Matteo Bugamelli, laurea in Economia e Commercio all’Università di Bologna e dottorato in Economics alla Columbia University di New York, è economista alla Banca d’Italia e titolare della Divisione Struttura economica e Mercato del lavoro al Dipartimento di Economia e Statistica. È esperto di commercio internazionale ed economia industriale. Ha pubblicato lavori sul legame tra concorrenza cinese e profitti delle imprese italiane, sull’interazione tra esportazioni, innovazione e capitale umano e sui freni all’adozione di nuove tecnologie in Italia. Ha curato due rapporti sul sistema produttivo italiano (2009 e 2017).
È stato introdotto da Chiara Tomasi, ricercatrice di Economia industriale dell’Università di Trento. La premessa: spesso si sente dire che la crescita dell’economia italiana è frenata da una dinamica della produttività modesta nel confronto internazionale. Si parla di economia stagnante. L’Italia è considerata la bella addormentata d’Europa. Da cosa dipende?
Bugamelli ha analizzato le principali determinanti della produttività. La correlazione con le scelte tecnologiche e di lavoro delle imprese, con il contesto istituzionale e normativo. Ha chiarito come la produttività non dipenda dalla quantità degli ingredienti a disposizione, ma dalla capacità di amalgamarli.

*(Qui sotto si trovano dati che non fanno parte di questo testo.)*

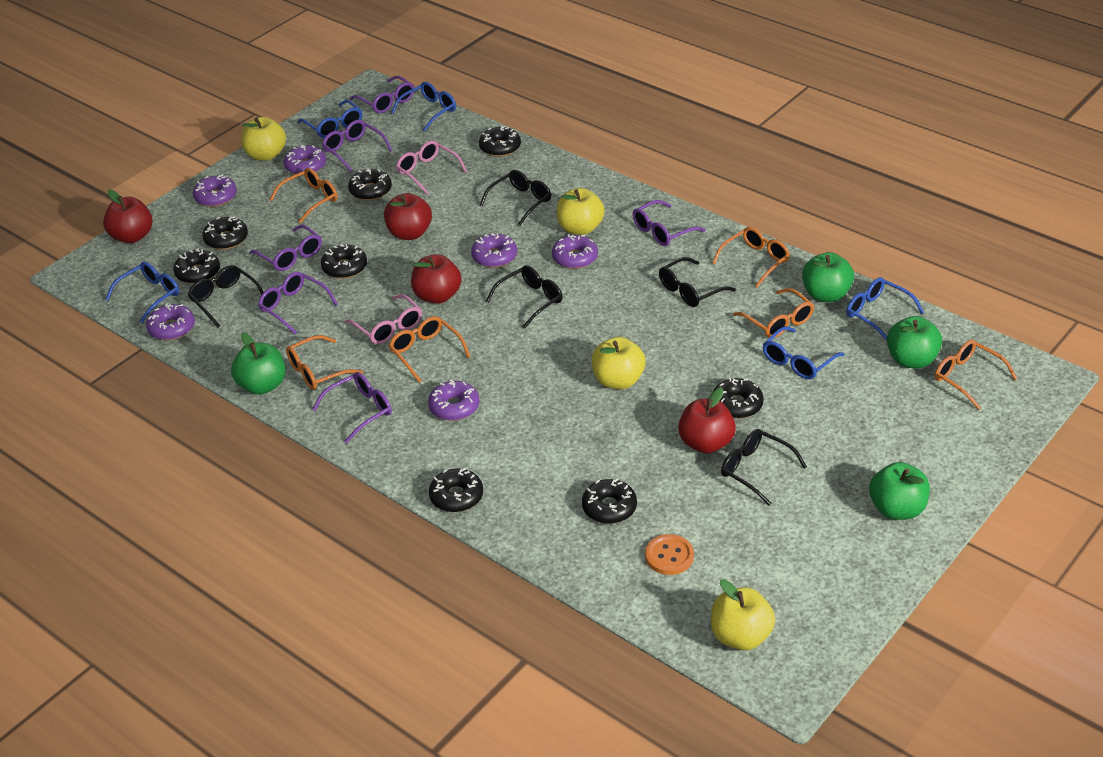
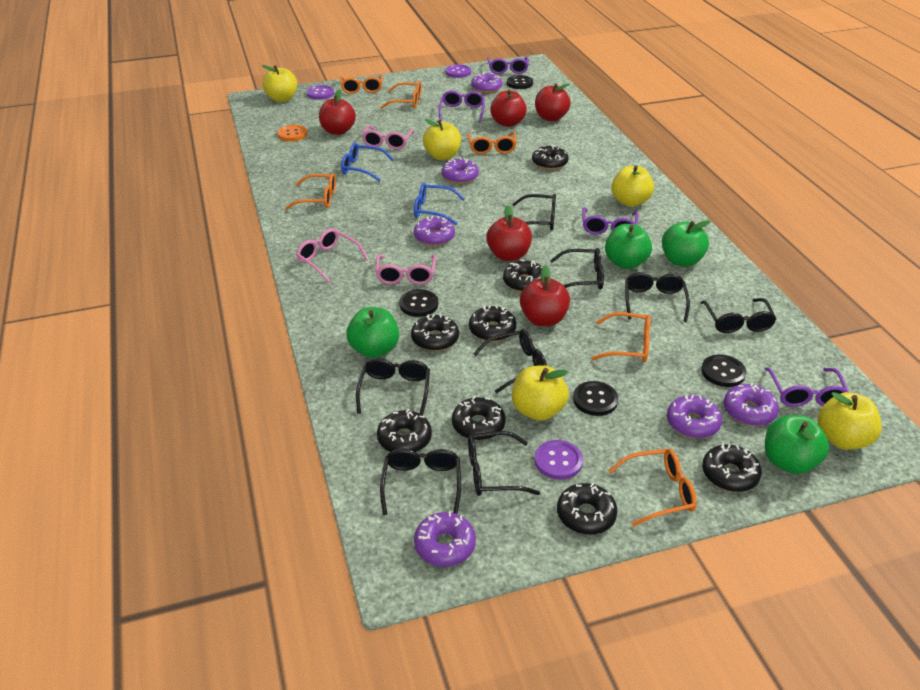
black button: none = 0 -> [399,289,438,317] [507,75,533,89] [573,381,618,416] [701,354,746,387] = 4
black glasses: [188,265,264,327] [480,170,551,225] [486,265,563,329] [659,257,736,307] [721,429,807,506] = 5 -> [356,358,430,415] [380,449,461,515] [468,431,540,496] [473,329,547,393] [512,194,556,230] [550,248,604,290] [625,272,690,322] [700,298,776,333] = 8
blue glasses: [105,262,179,323] [298,100,362,138] [391,82,456,131] [763,326,845,379] [846,277,924,341] = 5 -> [341,143,394,182] [414,183,465,225] = 2
pink glasses: [345,294,422,344] [396,141,467,194] = 2 -> [296,229,368,282] [362,125,414,149] [376,254,436,284] = 3
purple button: none = 0 -> [307,85,334,100] [445,64,471,78] [534,440,583,480] = 3
purple glasses: [249,225,322,271] [258,272,338,334] [312,372,392,443] [322,120,392,172] [350,76,414,113] [632,200,706,246] = 6 -> [438,90,485,123] [487,56,529,74] [582,207,639,235] [765,367,849,407] = 4
red apple: [103,190,152,243] [384,193,432,240] [411,254,461,304] [678,387,736,454] = 4 -> [319,89,356,135] [486,205,532,261] [490,89,527,127] [520,265,570,326] [535,83,571,121] = 5
yellow apple: [241,117,286,161] [557,188,605,235] [592,337,646,389] [711,579,775,650] = 4 -> [262,65,297,102] [423,119,461,160] [512,365,569,421] [611,165,654,207] [818,392,882,450] = 5

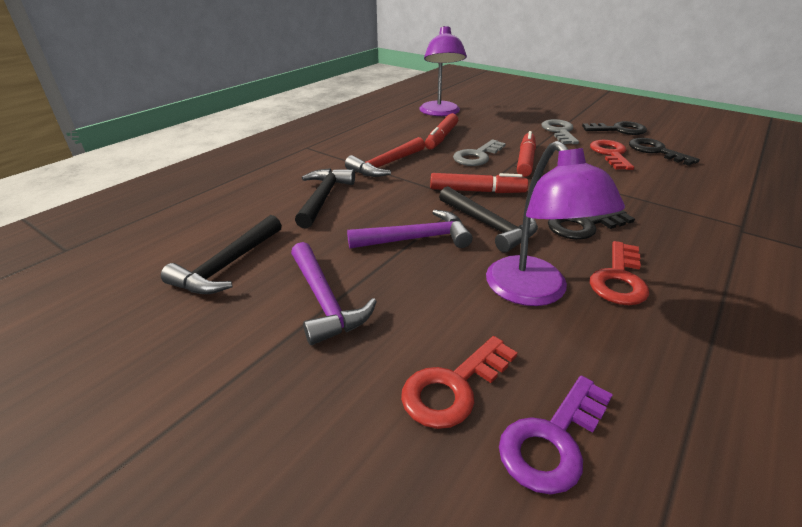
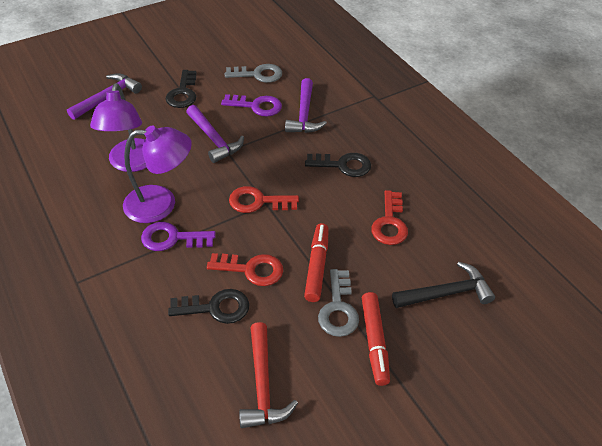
black hammer: [161,215,282,294] [295,168,355,229] [439,186,538,252] = 3 -> [392,262,495,308] = 1
purple hammer: [291,242,377,345] [347,210,473,249] = 2 -> [67,73,142,120] [186,105,244,163] [285,78,327,133] = 3
purple key: [499,376,613,495] = 1 -> [141,222,216,251] [221,94,282,116] = 2
red marker: [425,113,458,149] [430,173,528,193] [517,131,536,177] = 3 -> [304,223,329,302] [362,292,390,386] = 2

Quindi dipenda dall’efficienza organizzativa. Ha sottolineato – grafici alla mano - come la produttività abbia una relazione positiva con il reddito procapite e quindi sia cruciale per gli standard di vita della cittadinanza. I segnali positivi non mancano come la produttività del settore manifatturiero che ha ripreso a crescere. Ma le microimprese italiane sono in media poco efficienti. Si è in un sistema economico in cui la capacità di allocare risorse è andata migliorando, ma c’è sabbia negli ingranaggi. C’è qualcosa che non funziona nella selezione di nuove imprese: fin dalla nascita non sono in grado di generare dinamismo. La crescita della produttività aggregata dipende dalla capacità innovativa, dal capitale umano e dalla capacità organizzativa oltre che da fattori esterni. Innovazione e tecnologia sono una variabile chiave della produttività come buone pratiche manageriali per gestire il cambiamento. E non aiuta avere capitale umano poco istruito (in Italia solo il 18% della popolazione tra i 25 e i 64 anni ha la laurea, uno dei dati più bassi a livello europeo) né avere piccole imprese con tutto il management familiare.